Is this really an issue? When do we ever run millions of iterations? If we do need to do this for some reason, can we limit it to 1000000?
David Kilzer (:ddkilzer)
We could also make a smarter data structure that uses memory more efficiently, such as an iterator object that just returns the next test when asked, but internally stores the repetitive iteration state.
This is not a critical bug to fix, but I wanted to document the behavior that I saw when I ran into it.
Dean Johnson
Python has a data structure/process called "generators" that work very similarly to what you describe.

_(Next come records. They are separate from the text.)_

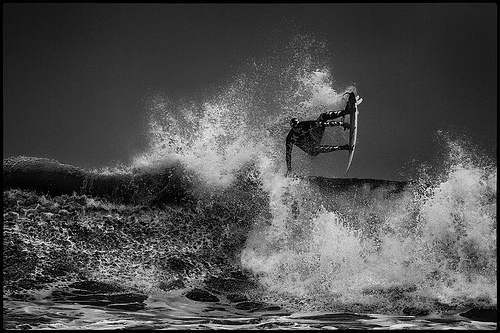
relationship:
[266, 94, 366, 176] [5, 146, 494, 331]
surfer on top of waves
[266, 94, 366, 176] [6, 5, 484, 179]
surfer in air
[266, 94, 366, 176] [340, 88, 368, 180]
surfer connected to surfboard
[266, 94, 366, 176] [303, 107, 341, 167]
surfer wearing wet suit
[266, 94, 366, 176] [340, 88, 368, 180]
surfer riding surfboard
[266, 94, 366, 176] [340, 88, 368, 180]
surfer doing trick on surfboard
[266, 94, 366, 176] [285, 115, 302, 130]
surfer wearing a helmet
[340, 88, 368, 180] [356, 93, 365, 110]
surfboard has fins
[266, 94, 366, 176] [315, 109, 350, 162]
surfer has legs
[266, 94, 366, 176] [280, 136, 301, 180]
surfer has arm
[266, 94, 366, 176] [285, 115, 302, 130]
surfer has helmet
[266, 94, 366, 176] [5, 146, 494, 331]
surfer above waves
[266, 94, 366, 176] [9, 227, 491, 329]
surfer above ocean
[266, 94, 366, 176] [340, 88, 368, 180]
surfer on top of surfboard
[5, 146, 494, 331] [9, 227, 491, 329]
waves are above ocean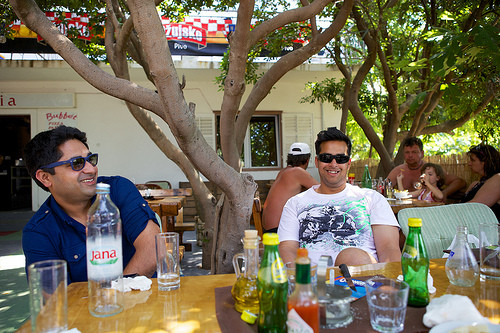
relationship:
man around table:
[22, 125, 169, 295] [15, 257, 500, 333]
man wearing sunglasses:
[22, 125, 169, 295] [39, 153, 99, 172]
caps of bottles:
[259, 214, 429, 254] [253, 214, 419, 299]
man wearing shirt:
[30, 139, 127, 287] [19, 203, 182, 299]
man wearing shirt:
[261, 118, 377, 282] [298, 175, 362, 265]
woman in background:
[456, 144, 486, 196] [18, 6, 491, 297]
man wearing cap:
[264, 143, 309, 235] [288, 142, 312, 155]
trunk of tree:
[200, 157, 269, 277] [37, 8, 319, 249]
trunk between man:
[200, 157, 269, 277] [22, 125, 169, 295]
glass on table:
[30, 262, 84, 332] [56, 245, 491, 329]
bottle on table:
[290, 255, 318, 330] [56, 245, 491, 329]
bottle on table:
[87, 188, 127, 296] [56, 245, 491, 329]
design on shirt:
[307, 207, 356, 251] [298, 175, 362, 265]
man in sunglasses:
[30, 139, 127, 287] [43, 153, 99, 179]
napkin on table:
[434, 289, 488, 331] [56, 245, 491, 329]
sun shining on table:
[162, 320, 199, 332] [56, 245, 491, 329]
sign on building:
[6, 13, 319, 69] [3, 34, 398, 211]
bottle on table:
[217, 227, 284, 301] [56, 245, 491, 329]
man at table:
[22, 125, 169, 295] [56, 245, 491, 329]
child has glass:
[414, 153, 449, 205] [408, 174, 431, 183]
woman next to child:
[456, 144, 486, 196] [414, 153, 449, 205]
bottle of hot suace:
[290, 255, 318, 330] [291, 306, 318, 331]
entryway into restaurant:
[0, 111, 30, 214] [1, 46, 373, 214]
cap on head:
[290, 140, 318, 162] [290, 144, 313, 169]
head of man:
[290, 144, 313, 169] [264, 143, 309, 235]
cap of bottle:
[408, 216, 421, 231] [407, 214, 432, 304]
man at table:
[30, 139, 127, 287] [56, 245, 491, 329]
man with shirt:
[30, 139, 127, 287] [19, 203, 182, 299]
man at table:
[261, 118, 377, 282] [56, 245, 491, 329]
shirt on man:
[298, 175, 362, 265] [261, 118, 377, 282]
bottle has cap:
[407, 214, 432, 304] [408, 216, 421, 231]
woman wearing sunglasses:
[456, 144, 486, 196] [472, 148, 498, 164]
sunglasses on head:
[472, 148, 498, 164] [471, 144, 498, 177]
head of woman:
[471, 144, 498, 177] [456, 144, 486, 196]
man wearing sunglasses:
[30, 139, 127, 287] [43, 153, 99, 179]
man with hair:
[30, 139, 127, 287] [34, 127, 85, 162]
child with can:
[395, 163, 444, 205] [418, 170, 429, 187]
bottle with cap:
[407, 214, 432, 304] [407, 217, 423, 227]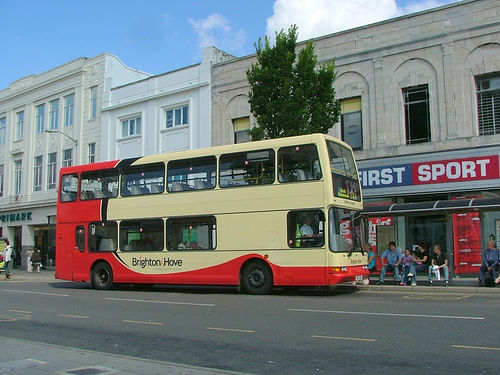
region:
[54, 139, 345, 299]
red and tan double deck bus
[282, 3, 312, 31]
white clouds in blue sky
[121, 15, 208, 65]
white clouds in blue sky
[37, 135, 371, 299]
bus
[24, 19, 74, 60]
white clouds in blue sky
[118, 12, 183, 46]
white clouds in blue sky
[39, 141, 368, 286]
double deck tan and red bus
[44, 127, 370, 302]
double deck bus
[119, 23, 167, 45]
white clouds in blue sky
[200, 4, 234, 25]
white clouds in blue sky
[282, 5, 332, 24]
white clouds in blue sky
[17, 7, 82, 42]
white clouds in blue sky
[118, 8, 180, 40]
white clouds in blue sky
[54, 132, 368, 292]
bus is red and white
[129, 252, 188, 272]
black letters on bus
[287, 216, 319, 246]
person driving the bus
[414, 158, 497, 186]
white letters on sign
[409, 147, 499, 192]
part of sign is red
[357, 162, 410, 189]
part of sign is blue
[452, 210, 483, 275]
the sign is red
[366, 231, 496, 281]
people are sitting down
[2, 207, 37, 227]
green letters on building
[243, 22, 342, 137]
tree beside the bus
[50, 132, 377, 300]
red and tan double deck bus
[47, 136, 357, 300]
double deck bus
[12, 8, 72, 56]
white clouds in blue sky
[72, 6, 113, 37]
white clouds in blue sky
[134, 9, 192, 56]
white clouds in blue sky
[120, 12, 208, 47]
white clouds in blue sky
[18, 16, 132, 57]
white clouds in blue sky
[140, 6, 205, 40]
white clouds in blue sky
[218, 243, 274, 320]
small black tire of bus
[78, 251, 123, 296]
small black tire on bus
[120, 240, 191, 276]
Brighton Hove can be read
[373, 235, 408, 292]
man sitting in shirt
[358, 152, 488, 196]
FIRST SPORT can be read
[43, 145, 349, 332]
red and creme bus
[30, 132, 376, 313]
large double decker bus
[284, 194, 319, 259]
man is driving bus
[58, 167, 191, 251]
lots of windows on bus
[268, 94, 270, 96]
A green leaf on a plant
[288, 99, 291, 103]
A green leaf on a plant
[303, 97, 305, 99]
A green leaf on a plant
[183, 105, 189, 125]
A window on a building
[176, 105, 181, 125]
A window on a building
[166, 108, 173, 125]
A window on a building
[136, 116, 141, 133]
A window on a building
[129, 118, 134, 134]
A window on a building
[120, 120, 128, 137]
A window on a building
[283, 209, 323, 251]
Window on a bus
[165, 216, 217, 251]
Window on a bus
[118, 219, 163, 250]
Window on a bus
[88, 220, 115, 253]
Window on a bus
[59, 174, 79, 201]
Window on a bus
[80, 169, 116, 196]
Window on a bus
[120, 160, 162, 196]
Window on a bus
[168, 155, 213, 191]
Window on a bus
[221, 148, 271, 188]
Window on a bus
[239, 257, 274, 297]
Tire of a bus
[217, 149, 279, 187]
window on a double decker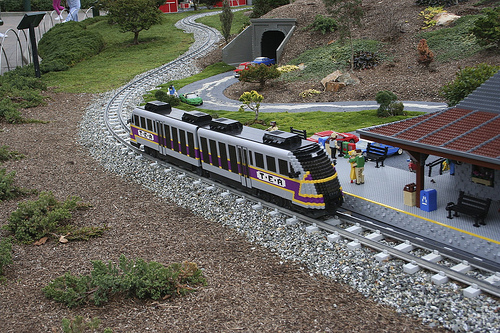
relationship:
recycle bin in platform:
[420, 179, 436, 216] [373, 171, 498, 261]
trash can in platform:
[403, 181, 418, 208] [329, 146, 498, 240]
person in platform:
[347, 144, 366, 184] [366, 169, 393, 195]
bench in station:
[445, 186, 494, 228] [353, 66, 497, 229]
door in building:
[166, 2, 179, 14] [153, 0, 247, 15]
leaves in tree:
[241, 88, 265, 104] [227, 86, 281, 138]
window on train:
[185, 132, 196, 155] [127, 102, 342, 213]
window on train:
[276, 158, 289, 178] [127, 102, 342, 213]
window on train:
[261, 151, 281, 171] [127, 102, 342, 213]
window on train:
[255, 155, 268, 170] [127, 102, 342, 213]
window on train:
[199, 138, 234, 168] [127, 102, 342, 213]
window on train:
[177, 128, 188, 153] [127, 102, 342, 213]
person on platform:
[347, 144, 366, 184] [310, 133, 483, 259]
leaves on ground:
[30, 229, 77, 250] [8, 169, 218, 314]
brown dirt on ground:
[8, 87, 418, 330] [9, 6, 493, 330]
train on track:
[105, 89, 361, 211] [108, 5, 498, 295]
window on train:
[199, 138, 234, 168] [144, 123, 334, 212]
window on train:
[261, 151, 281, 171] [144, 123, 334, 212]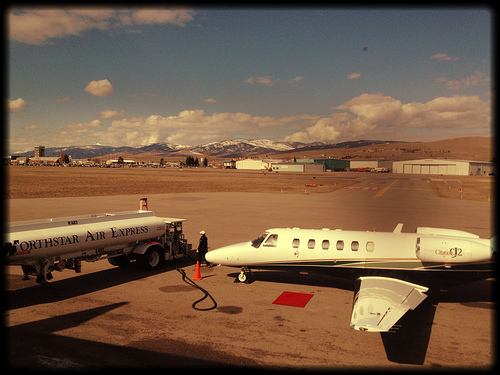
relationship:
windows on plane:
[291, 237, 376, 256] [204, 222, 493, 336]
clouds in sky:
[11, 7, 196, 46] [9, 8, 492, 145]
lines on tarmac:
[351, 174, 432, 202] [8, 174, 491, 369]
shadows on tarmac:
[6, 298, 254, 371] [8, 174, 491, 369]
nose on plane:
[202, 241, 254, 268] [204, 222, 493, 336]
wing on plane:
[349, 273, 431, 333] [204, 222, 493, 336]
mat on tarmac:
[272, 289, 315, 308] [8, 174, 491, 369]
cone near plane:
[189, 261, 203, 281] [204, 222, 493, 336]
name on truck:
[5, 220, 150, 254] [9, 209, 192, 286]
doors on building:
[403, 163, 457, 176] [393, 157, 492, 177]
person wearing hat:
[196, 228, 210, 268] [199, 228, 206, 236]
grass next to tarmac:
[6, 169, 359, 198] [8, 174, 491, 369]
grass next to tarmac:
[433, 176, 496, 202] [8, 174, 491, 369]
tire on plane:
[233, 269, 247, 283] [204, 222, 493, 336]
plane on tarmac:
[204, 222, 493, 336] [8, 174, 491, 369]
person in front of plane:
[196, 228, 210, 268] [204, 222, 493, 336]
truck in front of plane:
[9, 209, 192, 286] [204, 222, 493, 336]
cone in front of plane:
[189, 261, 203, 281] [204, 222, 493, 336]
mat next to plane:
[272, 289, 315, 308] [204, 222, 493, 336]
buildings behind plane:
[9, 145, 495, 177] [204, 222, 493, 336]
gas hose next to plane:
[167, 247, 218, 315] [204, 222, 493, 336]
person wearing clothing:
[196, 228, 210, 268] [197, 235, 210, 265]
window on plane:
[263, 231, 279, 249] [204, 222, 493, 336]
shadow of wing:
[382, 291, 440, 366] [349, 273, 431, 333]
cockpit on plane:
[250, 226, 286, 250] [204, 222, 493, 336]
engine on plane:
[413, 235, 494, 268] [204, 222, 493, 336]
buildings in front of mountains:
[9, 145, 495, 177] [15, 136, 405, 158]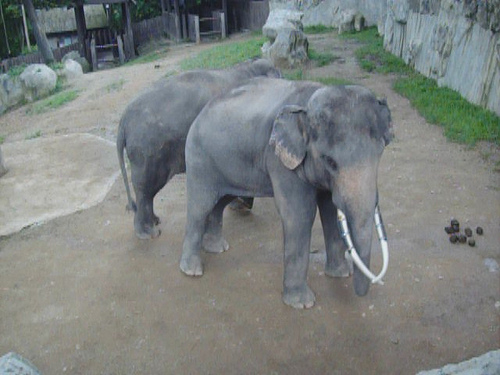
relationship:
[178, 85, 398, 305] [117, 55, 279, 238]
elephant beside elephant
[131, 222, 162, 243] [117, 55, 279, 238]
back feet on elephant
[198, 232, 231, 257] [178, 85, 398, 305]
back feet on elephant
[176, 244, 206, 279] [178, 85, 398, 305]
back feet on elephant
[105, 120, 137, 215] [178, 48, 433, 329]
tail on elephant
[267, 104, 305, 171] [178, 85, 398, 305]
ear on elephant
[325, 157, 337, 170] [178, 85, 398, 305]
eye on elephant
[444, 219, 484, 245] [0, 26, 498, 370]
dropping on ground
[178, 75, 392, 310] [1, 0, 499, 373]
elephant in pen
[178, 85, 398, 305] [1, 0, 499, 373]
elephant in pen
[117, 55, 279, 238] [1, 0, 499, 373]
elephant in pen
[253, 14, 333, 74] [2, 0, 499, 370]
rocks in exhibit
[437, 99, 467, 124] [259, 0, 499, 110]
grass by rocks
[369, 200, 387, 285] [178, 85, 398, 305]
tusk on elephant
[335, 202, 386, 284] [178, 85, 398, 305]
tusk on elephant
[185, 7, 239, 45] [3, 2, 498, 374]
gate on enclosure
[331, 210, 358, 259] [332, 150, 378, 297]
brace on trunk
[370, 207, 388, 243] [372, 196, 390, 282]
brace on tusk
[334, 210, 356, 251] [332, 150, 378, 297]
brace on trunk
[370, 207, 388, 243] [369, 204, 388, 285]
brace on tusk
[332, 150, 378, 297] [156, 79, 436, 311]
trunk on elephant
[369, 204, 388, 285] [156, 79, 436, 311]
tusk on elephant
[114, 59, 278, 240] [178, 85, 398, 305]
elephant behind elephant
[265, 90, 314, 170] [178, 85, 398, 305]
ear on elephant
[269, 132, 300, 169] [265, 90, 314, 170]
dirt on ear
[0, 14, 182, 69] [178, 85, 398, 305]
fence behind elephant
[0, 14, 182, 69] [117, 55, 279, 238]
fence behind elephant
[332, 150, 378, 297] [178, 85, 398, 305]
trunk on elephant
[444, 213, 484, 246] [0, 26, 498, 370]
dropping on ground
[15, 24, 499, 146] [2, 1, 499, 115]
grass growing along wall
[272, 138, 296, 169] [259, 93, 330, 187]
dirt on ear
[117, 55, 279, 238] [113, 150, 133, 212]
elephant has tail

As an example, the code I pasted before could be written as follows, which would evaluate the "test" to return at the time it was being accessed as opposed to generating the set beforehand:
OpenSource/Tools/Scripts/webkitpy/layout_tests/controllers/manager.py
...
class Manager(object):
...
def _get_test_inputs_LIST(self, tests_to_run, repeat_each, iterations):
test_inputs = []
for _ in xrange(iterations):
for test in tests_to_run:
for _ in xrange(repeat_each):
test_inputs.append(self._test_input_for_file(test)) # This line
return test_inputs
def _get_test_inputs_GENERATOR(self, tests_to_run, repeat_each, iterations):
for _ in xrange(iterations):
for test in tests_to_run:
for _ in xrange(repeat_each):
yield self._test_input_for_file(test)
Now, calling _get_test_inputs_GENERATOR(args) would give you a generator object, which evaluates and returns the next item in the "list" at access-time. This *should* take the memory consumption from NUM_TESTS * NUM_ITERATIONS to O(1).
The only reason I have not just written a patch for this is I suspect we probably use _get_test_inputs in a repeatedly-accessible way, which would mean just adopting this new paradigm naively could lead to breaking existing test infrastructure.